Here's a small, but interesting update - Instagram has announced that users can now add up to six people to a video chat, a 50% capacity increase from the original four when the feature was launched back in June.
Why does that matter? It's an interesting development in that it likely reflects the popularity of the option, which is what, you'd think, would have sparked further investment of time and effort into the tool.
As we noted when the feature was launched, with group video chat, Instagram's looking to tap into the rising trend of video catch-ups, which have become increasingly popular among younger users.
"The use case that caught our attention was people just hanging out on live, particularly young people. After school, they jump on a live-stream and hang out. That use of live [video] is particularly interesting to us."
That trend is what fueled group-streaming app Houseparty to rapid growth, with the app reaching 20 million users mere months after launch.
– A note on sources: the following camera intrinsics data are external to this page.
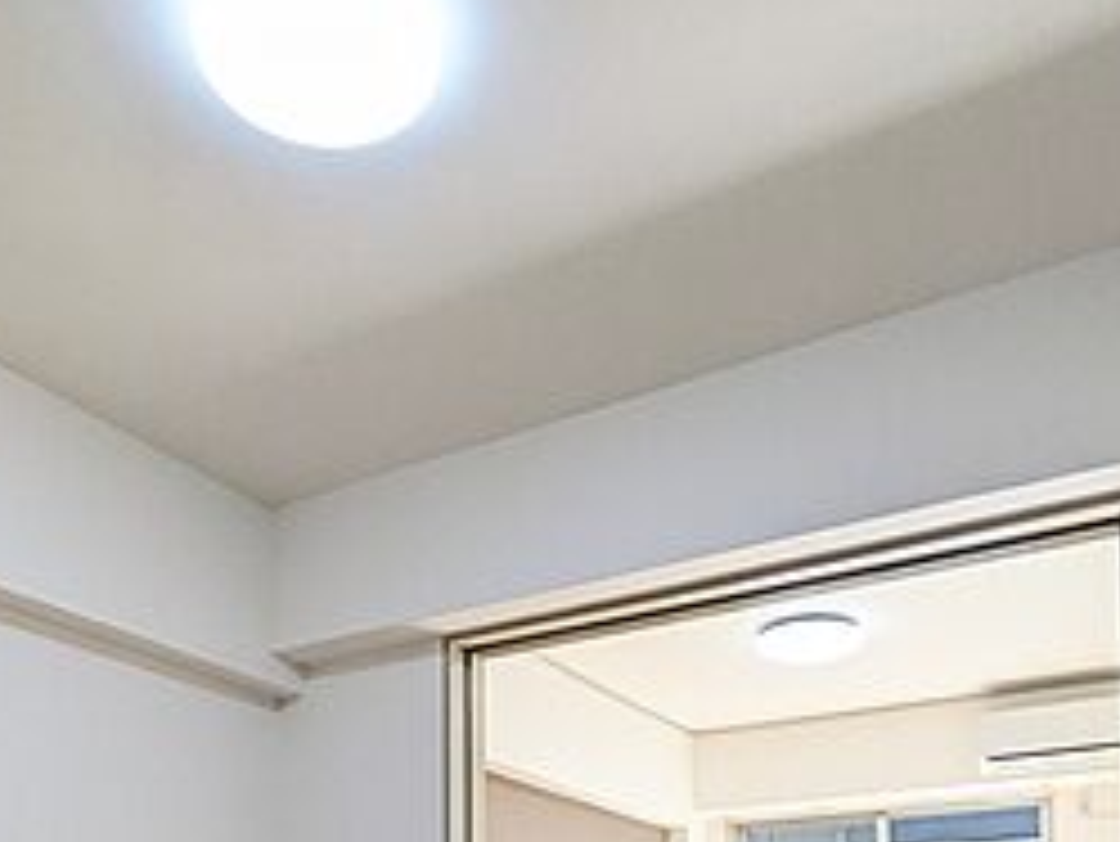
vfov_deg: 33.6
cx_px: 511
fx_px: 1165
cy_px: 964
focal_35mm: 36
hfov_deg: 51.3
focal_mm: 1.83
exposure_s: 1/120
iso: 84
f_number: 2.2
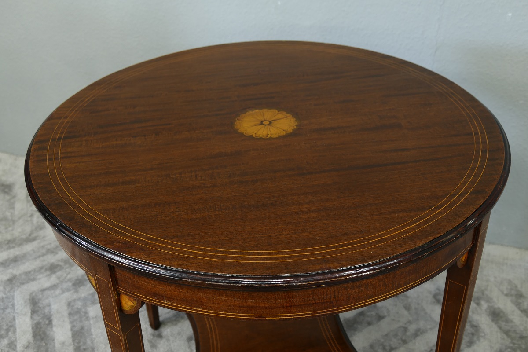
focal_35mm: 40
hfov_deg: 48.5
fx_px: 587
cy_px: 176
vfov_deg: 33.4
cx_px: 264
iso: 125
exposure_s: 1/3.2
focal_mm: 14.76
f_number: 3.2
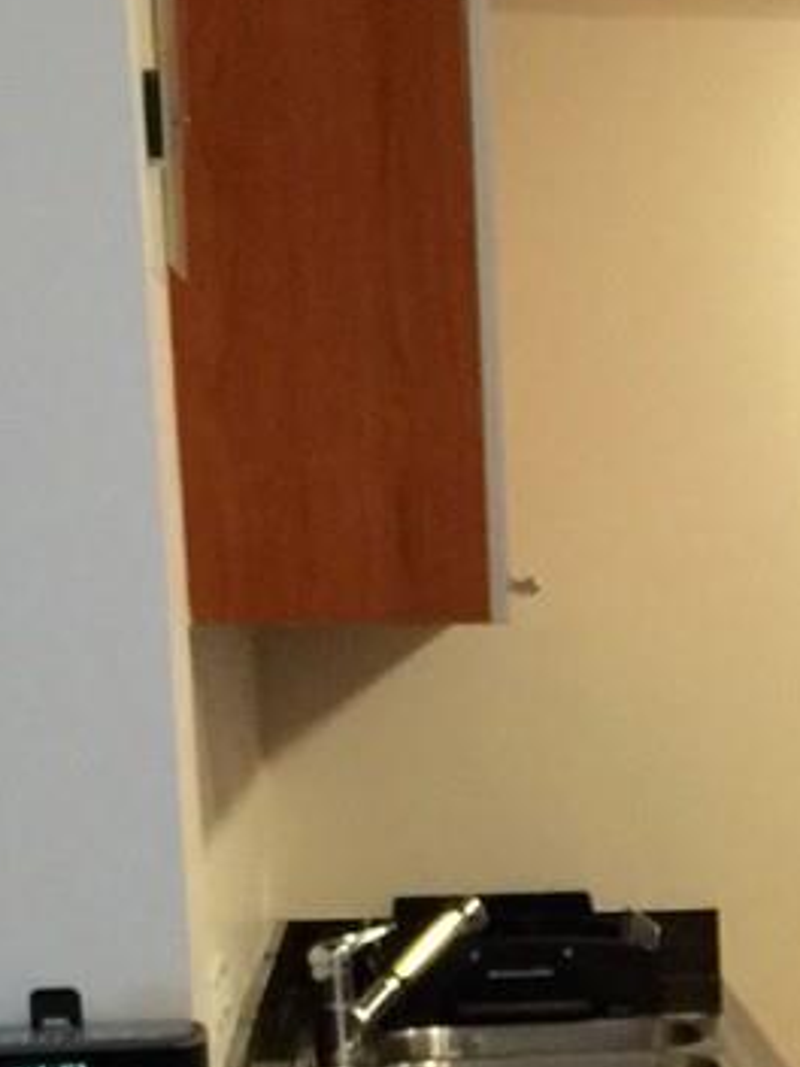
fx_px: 4067
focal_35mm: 132
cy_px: 1237
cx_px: 1452
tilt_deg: -8.1
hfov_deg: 10.5
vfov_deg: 14.5
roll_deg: +0.3
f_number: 2.2
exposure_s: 1/10
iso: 100
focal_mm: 4.15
Interestingly, Houseparty recently launched its own messaging-like option, called Facemail, which enables users to record and share 15-second snippets of chats with friends in the app.
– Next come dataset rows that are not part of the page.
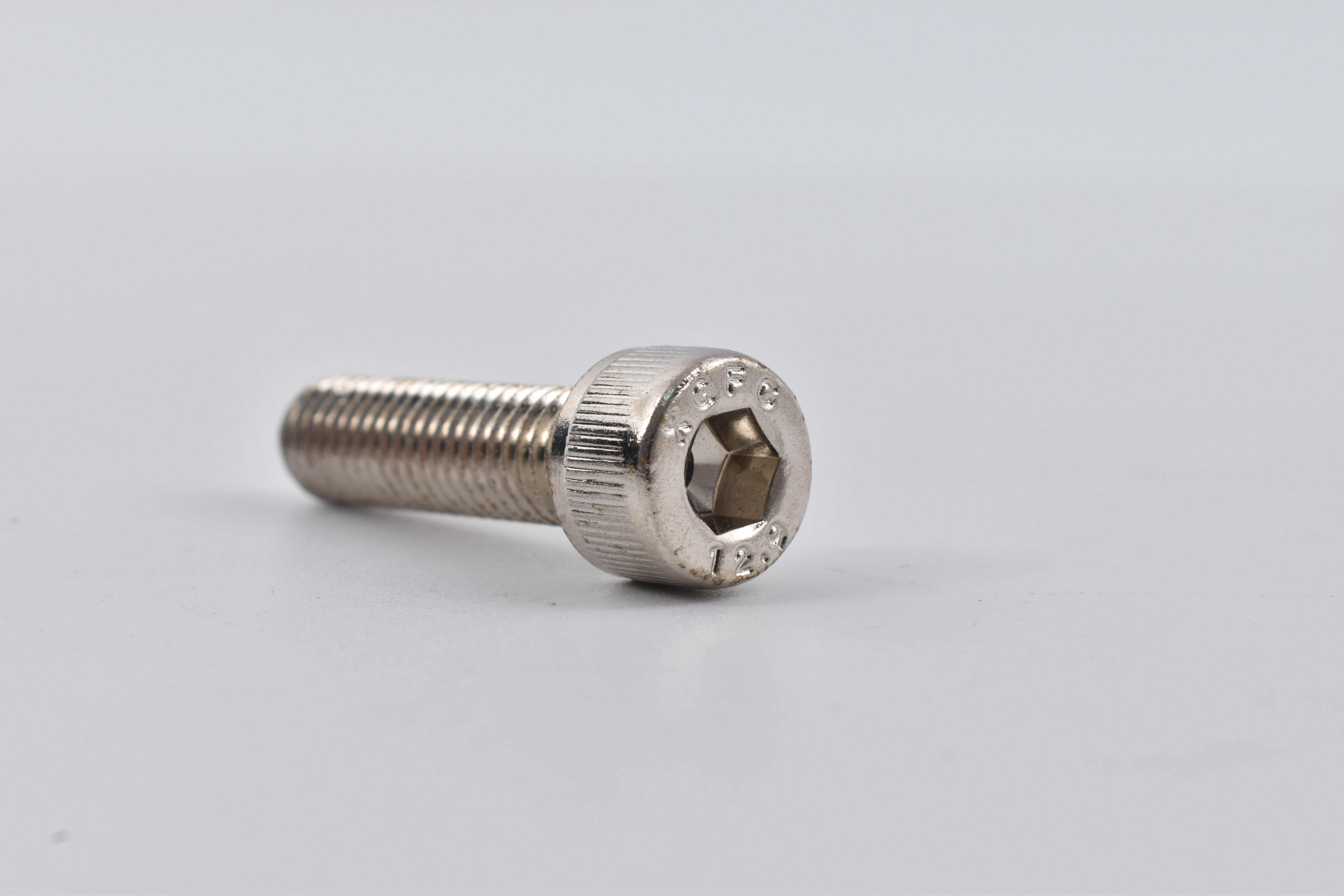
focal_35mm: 82
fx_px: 3080
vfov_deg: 16.6
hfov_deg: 24.6
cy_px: 448
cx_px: 672
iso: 280
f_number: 13
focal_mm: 55
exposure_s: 1/60
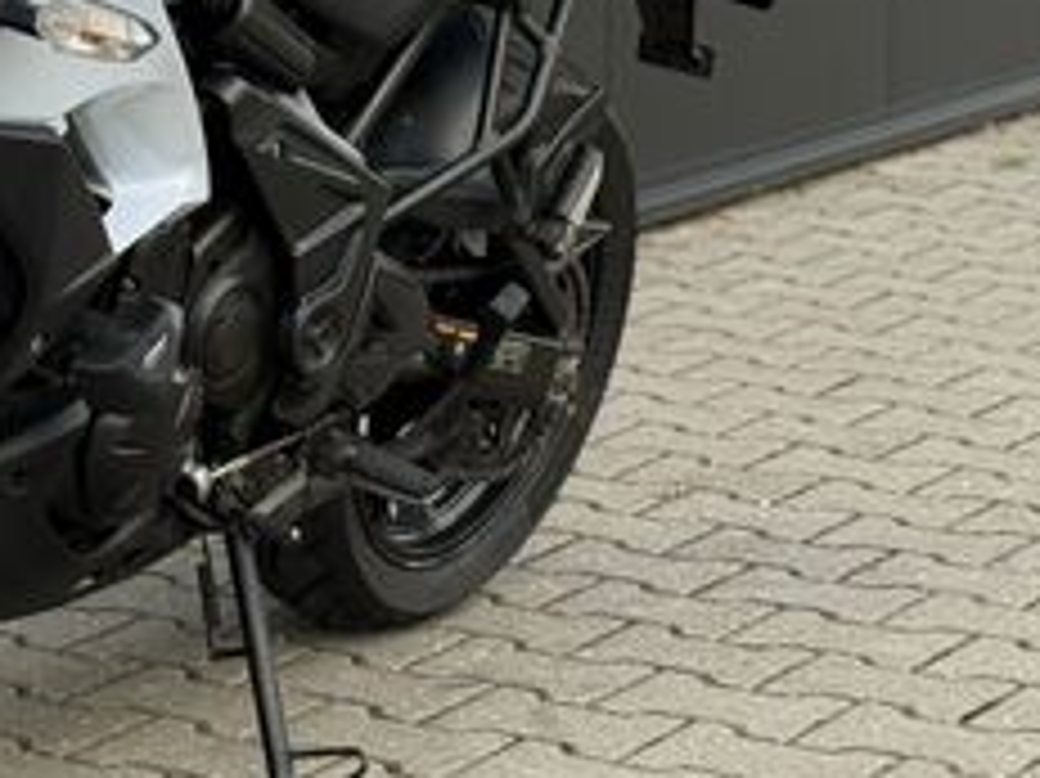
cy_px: 40
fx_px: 3994
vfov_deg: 11.1
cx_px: -81
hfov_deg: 14.5
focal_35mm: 133
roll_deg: +1.3
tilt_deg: -6.5
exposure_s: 1/1264
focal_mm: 6.76
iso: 80
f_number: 1.78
Houseparty now has 'a couple of million' daily active users, who are active in the app for an average of 55 minutes per day. The stats underline the popularity of 'live chilling' via streaming apps, a way to be present with your friends at any time, and without leaving your house - which, no doubt, some would also argue might not be especially healthy from a social skills perspective. But it's a trend nevertheless, and there's clearly benefit to giving users a way to talk to others at any given time.
Facebook's other efforts to tap into the same have seen mixed results. While group video calls on Facebook Messenger have seen significant usage growth, Facebook's own, dedicated group streaming app Bonfire still hasn't been rolled out to all regions, which likely suggests take-up hasn't been great.
Maybe, then, Instagram is Facebook's best bet to own the trend, and fend off another potential video competitor - and while Houseparty would not appear to be a significant concern in the battle for online attention (20 million users is a blip in comparison to Facebook's massive scale), it is still an area that Facebook can dominate.
And with the company's ongoing push into video content, every video element is important - the more Facebook can get users coming to its apps for video, in any form, the more it can help form habitual links with its video products. If you're more accustomed to watching video on Instagram, maybe IGTV holds a little more appeal, as an example.
It's small, yes, it may not seem like much. But the broader significance of the announcement is worthy of note.